* _Work task 1_
In the Amazon summit extract, in which city will the new law enforcement center be opened?
* _Work task 2_
Carry on the Amazon summit extract from its final sentence.

Among the issues being discussed at Acto’s first such meeting in 14 years were a possible deal to halt deforestation by 2030 and joint efforts to fight rampant illegal mining and organised crime groups that are tightening their grip on the rainforest region. Colombia’s president, Gustavo Petro, has been pushing for an end to oil and gas exploration in the Amazon, although Brazilian moves to develop an oilfield near the mouth of the Amazon River complicate those efforts.
Petro used his intervention to call for the creation of “an Amazonian Nato” under which regional military would join forces to protect the jungle, about 6% of which lies within Colombia’s borders.
“You defend life with reason – but also with weapons,” he said, also proposing a “Marshall Plan” to pump resources into Amazon protection and a specialised Amazonian court to punish crimes against the biome.
Dina Boluarte, the president of Peru, home to about 11% of the Amazon, also urged action to preserve a rainforest that “isn’t just the lungs of the world – it’s the heart of the world”.
“We must act now. There is no time to lose,” said Boluarte, who was making her first trip abroad since Peru was gripped by protests after she took power last December.
After hours of talks, a joint Acto communique, called the Belém Declaration, was published, calling for increased police and intelligence collaboration to fight illegal activities and environmental crime as well as human rights violations against Indigenous people and activists. It said a law enforcement centre would be opened in the Brazilian city of Manaus to promote cooperation among regional police forces.

* _Extracted entries_
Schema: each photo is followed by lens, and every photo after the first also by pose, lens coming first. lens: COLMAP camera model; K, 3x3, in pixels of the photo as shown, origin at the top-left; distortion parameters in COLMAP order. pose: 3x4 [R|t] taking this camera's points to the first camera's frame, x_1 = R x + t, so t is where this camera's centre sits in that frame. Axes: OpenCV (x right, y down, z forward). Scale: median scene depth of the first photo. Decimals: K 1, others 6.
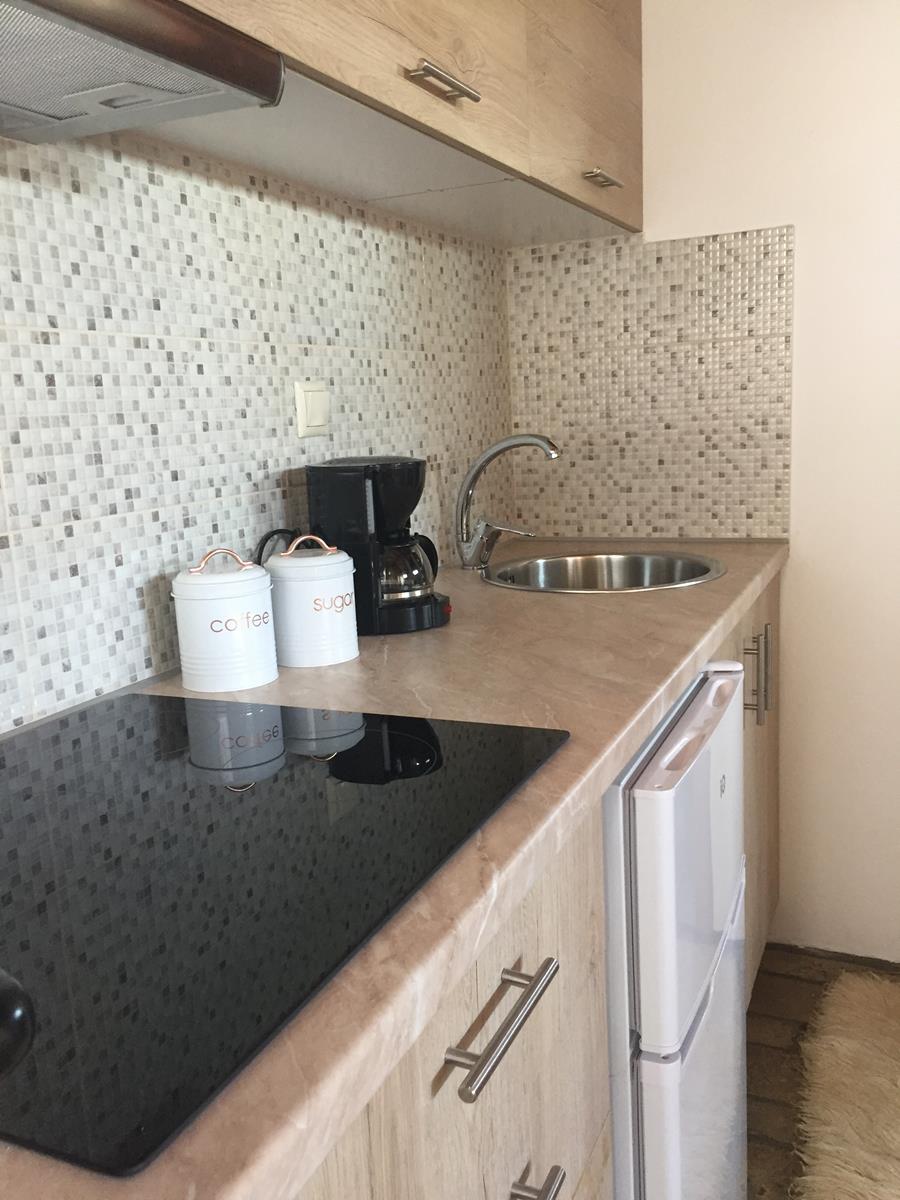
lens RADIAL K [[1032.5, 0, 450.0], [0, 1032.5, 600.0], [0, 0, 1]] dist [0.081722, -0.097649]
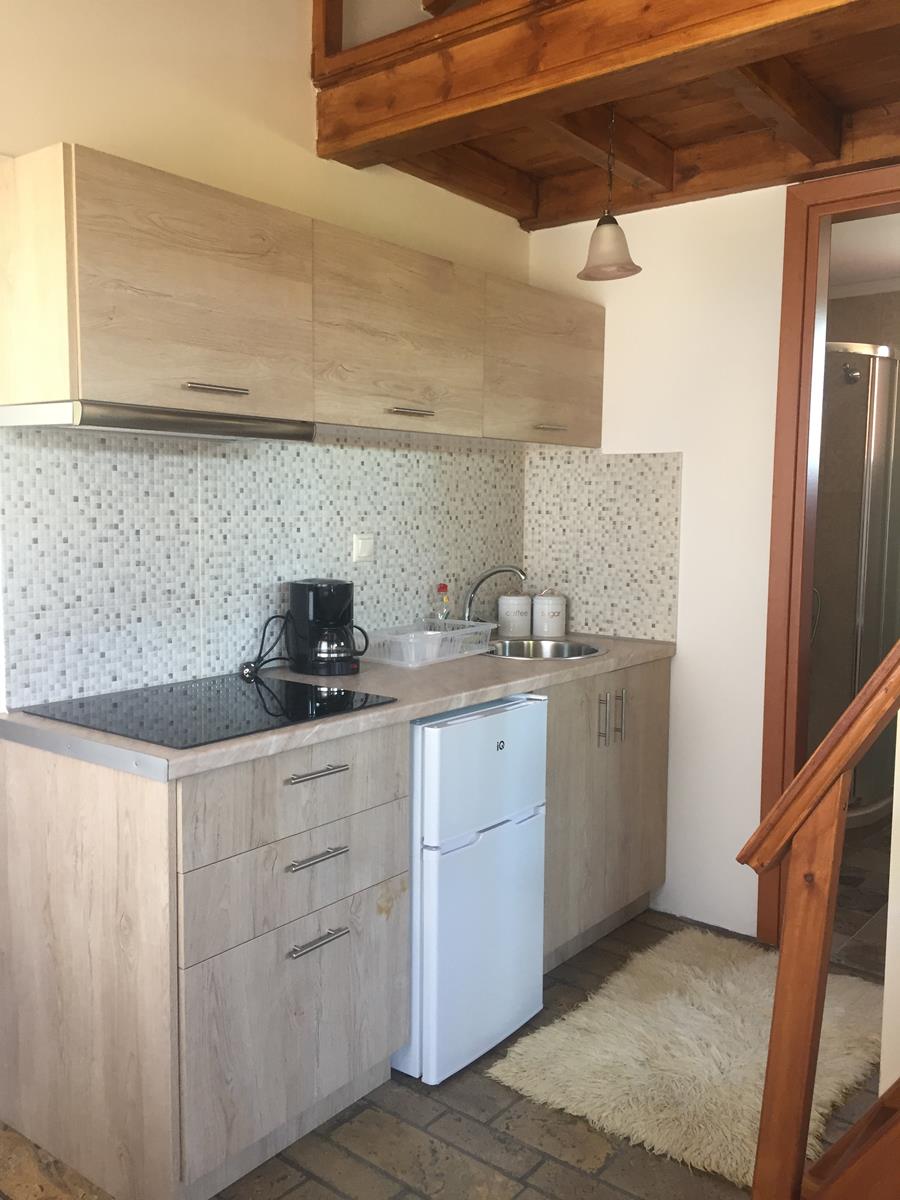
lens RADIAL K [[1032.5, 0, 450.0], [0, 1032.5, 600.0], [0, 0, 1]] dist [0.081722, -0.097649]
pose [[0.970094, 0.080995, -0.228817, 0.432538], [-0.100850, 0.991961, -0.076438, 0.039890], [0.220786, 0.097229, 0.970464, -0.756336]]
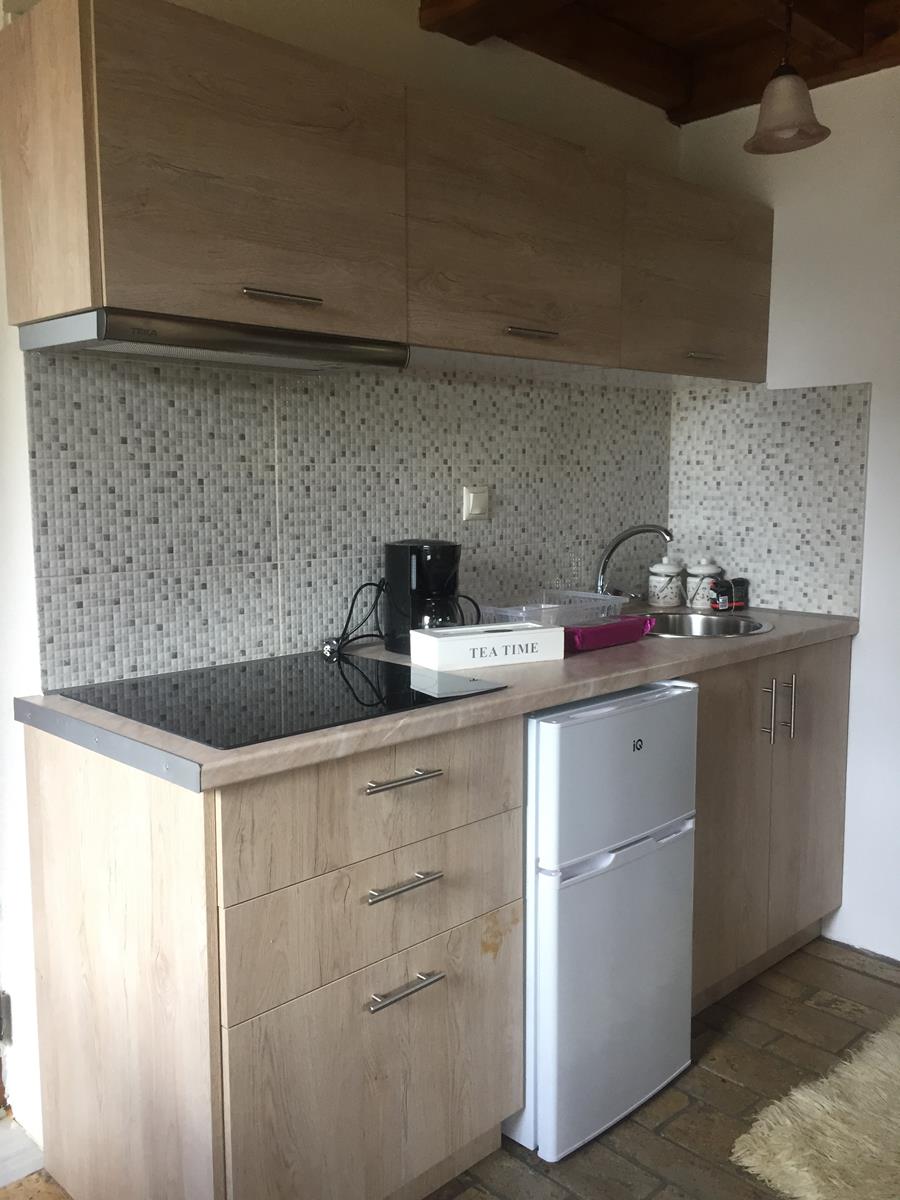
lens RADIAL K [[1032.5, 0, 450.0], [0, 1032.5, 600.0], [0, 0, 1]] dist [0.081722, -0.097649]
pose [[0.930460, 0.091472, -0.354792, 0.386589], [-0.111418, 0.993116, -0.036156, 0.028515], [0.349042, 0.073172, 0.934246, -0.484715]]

* _Expected output 1_
Manaus, in Brazil.

* _Expected output 2_
The 113-point text also urged greater efforts to slash deforestation and promote sustainable development in the region. However, the document fell short of many expectations for failing to include a common goal of zero deforestation by 2030.
Marcio Astrini, the executive secretary of the Climate Observatory group, said he had mixed feelings about a declaration that was weaker than many environmentalists had hoped for.
“It’s a first step. It was important for [these leaders] to come together but there isn’t much concrete in there. It’s a list of very generic promises. It was lacking something more forceful,” Astrini said.
“We’re living in a world which is melting. We are breaking temperature records all the time. How can it be that in a 22-page declaration the presidents of eight Amazon countries can’t clearly state that deforestation needs to stop?”